DATA PROVIDED:
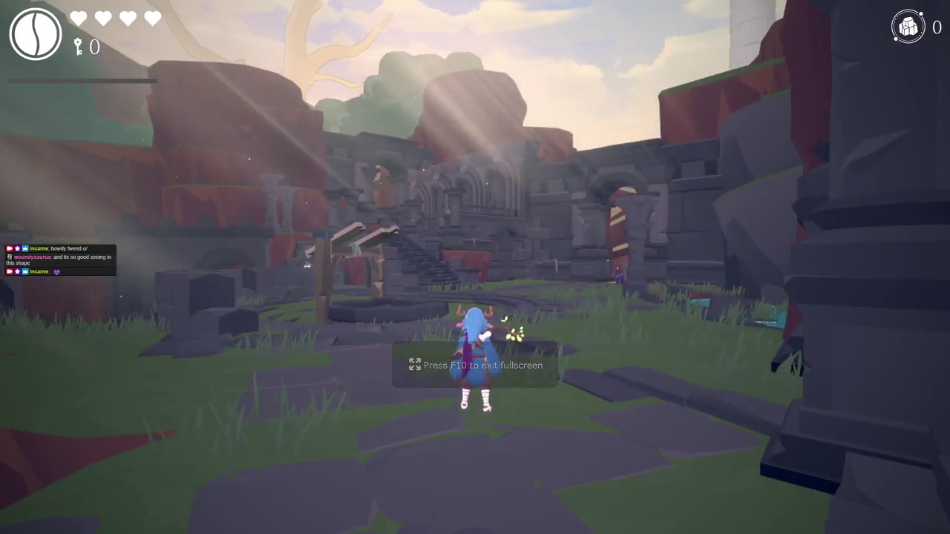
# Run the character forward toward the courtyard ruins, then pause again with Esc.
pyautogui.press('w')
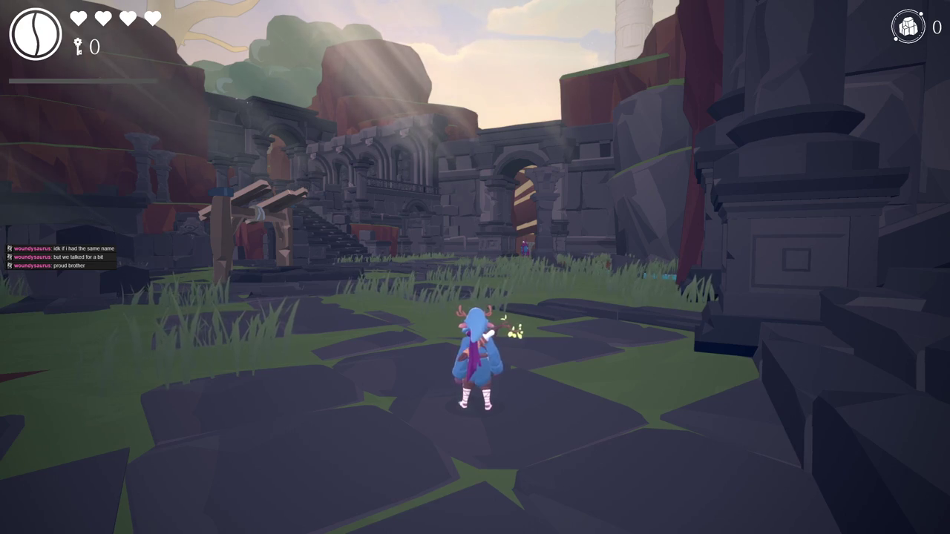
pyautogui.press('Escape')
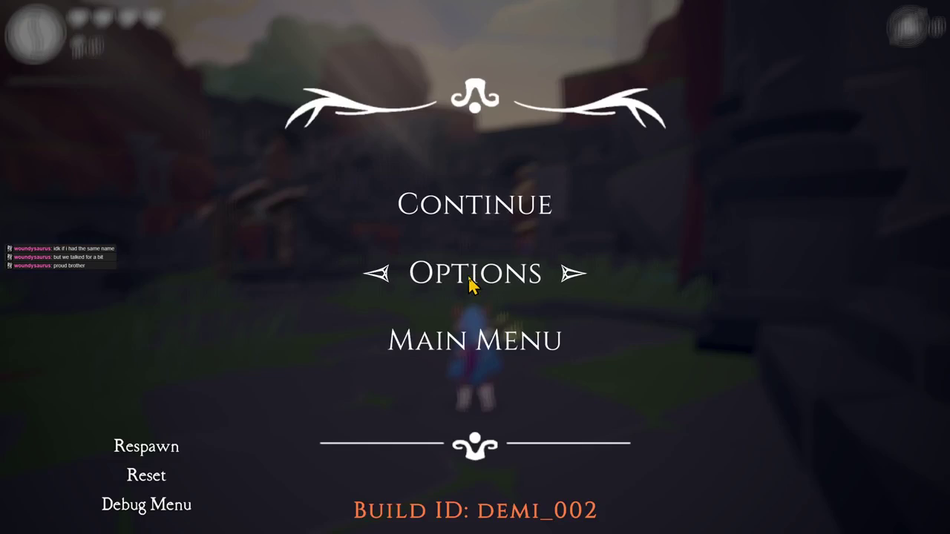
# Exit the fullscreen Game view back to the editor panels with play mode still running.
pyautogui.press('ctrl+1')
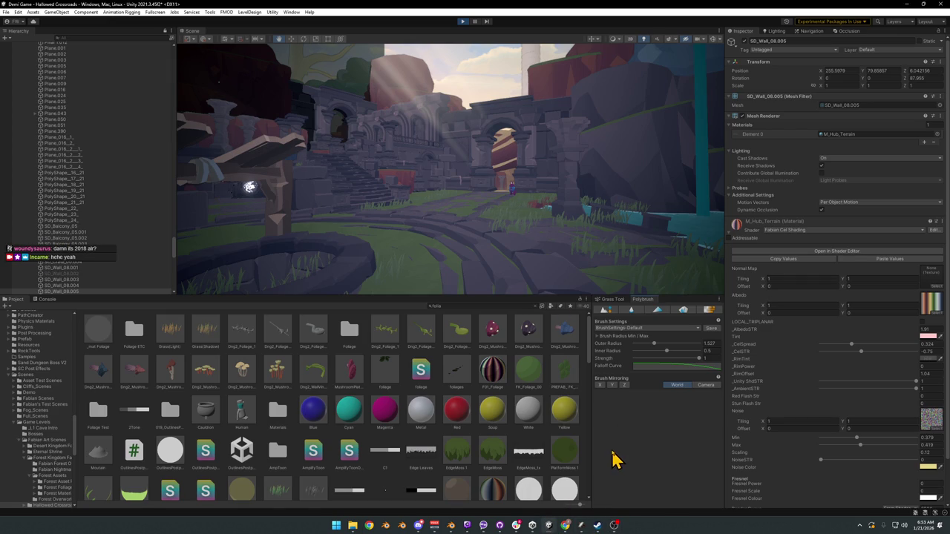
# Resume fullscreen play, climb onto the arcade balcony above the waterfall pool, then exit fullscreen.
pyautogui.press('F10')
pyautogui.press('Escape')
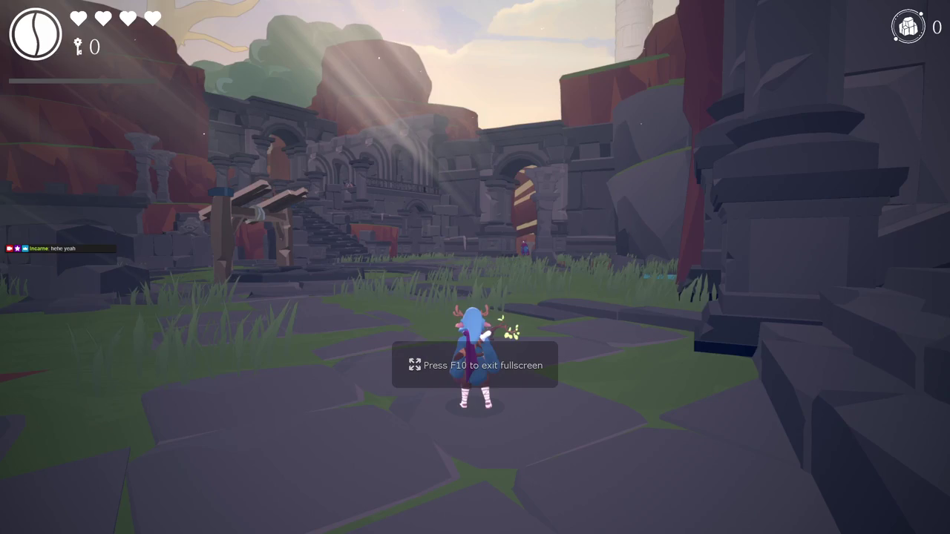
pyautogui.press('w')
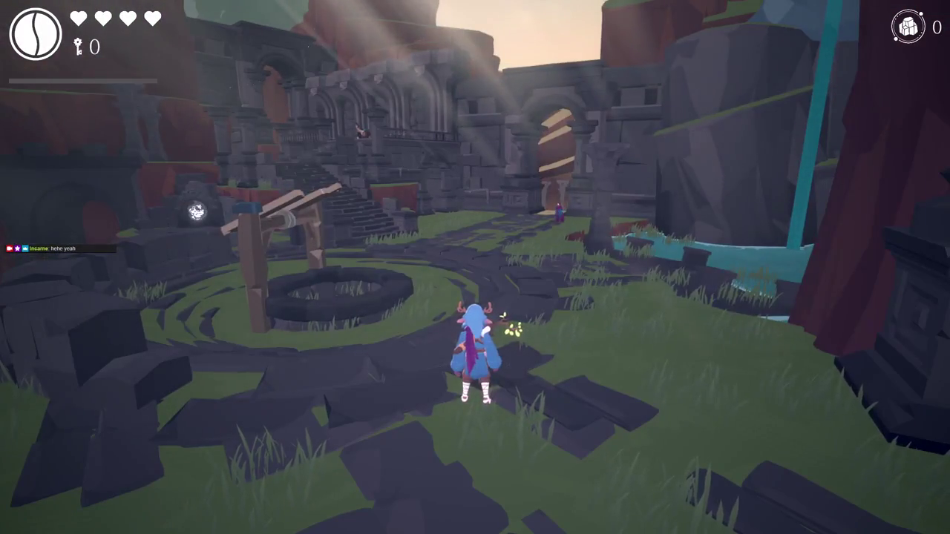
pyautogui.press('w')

--

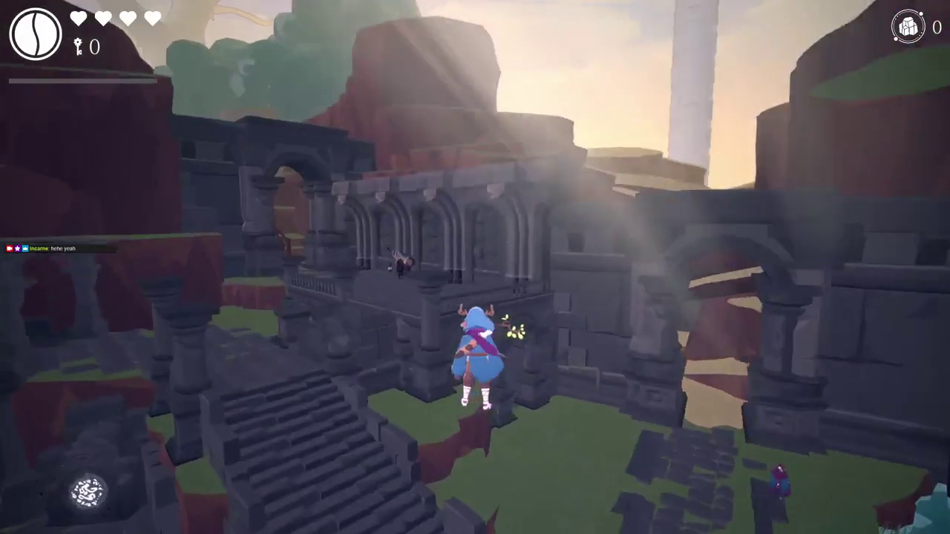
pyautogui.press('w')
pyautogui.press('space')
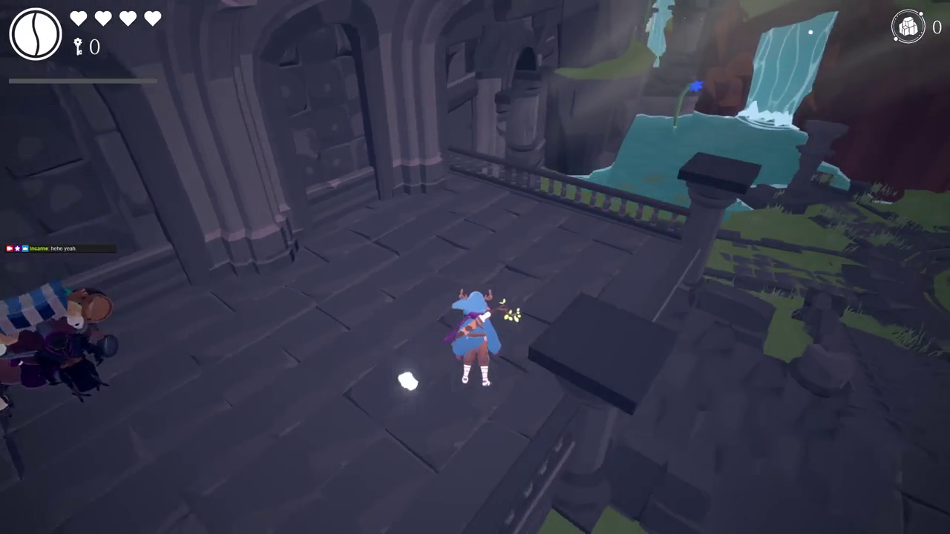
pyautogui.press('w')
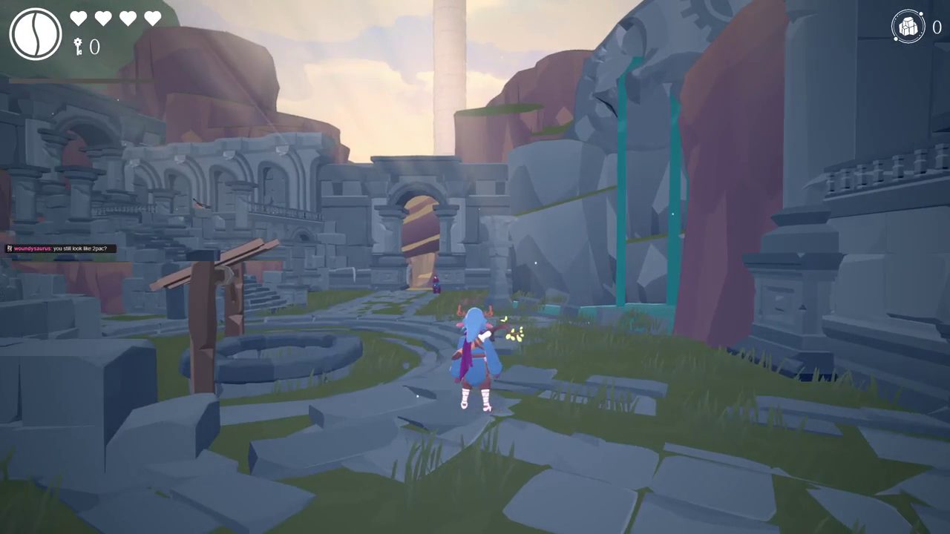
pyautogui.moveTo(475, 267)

REQUIREMENT: Only the lines above that include the word "play" belong in the answer; copy each one.

THE ANSWER:
# Exit the fullscreen Game view back to the editor panels with play mode still running.
# Resume fullscreen play, climb onto the arcade balcony above the waterfall pool, then exit fullscreen.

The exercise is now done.